School of public health

School Notes: School of Public Health
September/October 2016

Megan L. Ranney | https://ysph.yale.edu/

Faculty, student honored

Two faculty members and a student were honored by the graduating class of 2016 for their exceptional skills in the classroom and in helping to train and prepare future public health leaders. Assistant Professor Nicola Hawley was named the 2016 Teacher of the Year for the passion she brings to the global non-communicable disease course she teaches and for her accessibility and thoughtful feedback. Shiyi Wang, the Distinguished Student Mentor, was selected for his support and insightful approach and his superb academic and thesis mentoring. Both are in the Department of Chronic Disease Epidemiology. Yasmmyn Salinas, a PhD candidate, received the Teaching Fellow Award, a prize that recognizes a PhD student who plays an instrumental role in shaping the next generation of public health professionals. 

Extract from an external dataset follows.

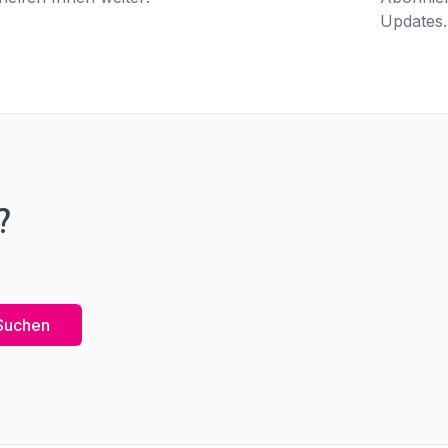
Updates.
?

HIV/AIDS program expensive, but saves lives

While a UN program to suppress the spread of HIV/AIDS is expensive, the investment would increase survival, reduce the number of children orphaned by HIV, and contain the global AIDS epidemic, according to a study coauthored by the School of Public Health. Known as 90-90-90, the program has three objectives: diagnosing 90 percent of HIV-infected persons worldwide; linking 90 percent of identified cases to antiretroviral therapy (ART); and achieving virologic suppression for 90 percent of ART recipients. The cost is estimated to be $54 billion over the next ten years, but the study, published in the Annals of Internal Medicine, found that the investment would be cost effective. 

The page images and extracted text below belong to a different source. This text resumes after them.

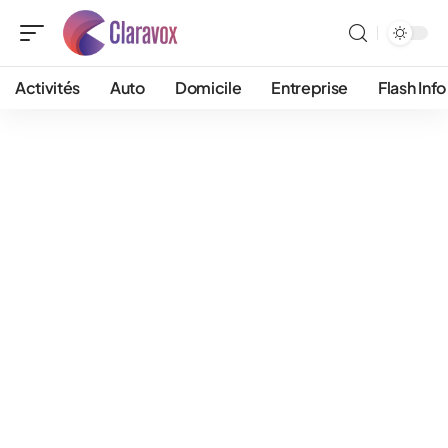
Activités
Auto
Domicile
Entreprise
Flash Info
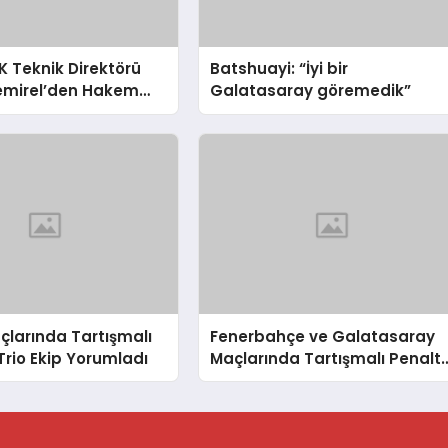
 Teknik Direktörü
Batshuayi: “İyi bir
emirel’den Hakem
Galatasaray göremedik”
çlarında Tartışmalı
Fenerbahçe ve Galatasaray
 Trio Ekip Yorumladı
Maçlarında Tartışmalı Penaltı
ve Kırmızı Kart Kararları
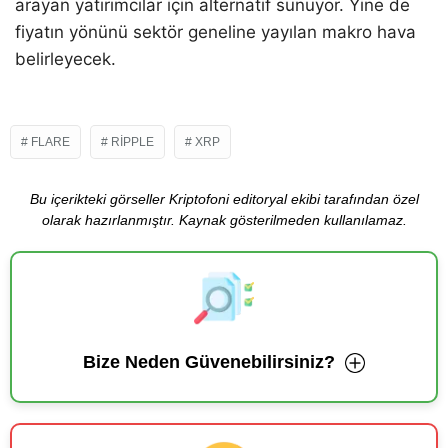
arayan yatırımcılar için alternatif sunuyor. Yine de
fiyatın yönünü sektör geneline yayılan makro hava
belirleyecek.
FLARE
RIPPLE
XRP
Bu içerikteki görseller Kriptofoni editoryal ekibi tarafından özel
olarak hazırlanmıştır. Kaynak gösterilmeden kullanılamaz.
Bize Neden Güvenebilirsiniz?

Yale faculty help state fight opioid epidemic

Experts from Yale’s schools of public health and medicine are partnering with the state of Connecticut to address an opioid epidemic that claimed hundreds of lives last year. Over the coming three months, Yale scientists will work on a strategic plan to reduce opioid abuse; the plan will be implemented over the next three years. Although overdose deaths in Connecticut have been caused by both heroin and prescription opioid misuse, in 2015, heroin alone was a factor in more than 400 deaths, an increase of more than 40 percent since the beginning of the decade. The drug is often mixed with other synthetic opioids, such as fentanyl, which makes it even deadlier.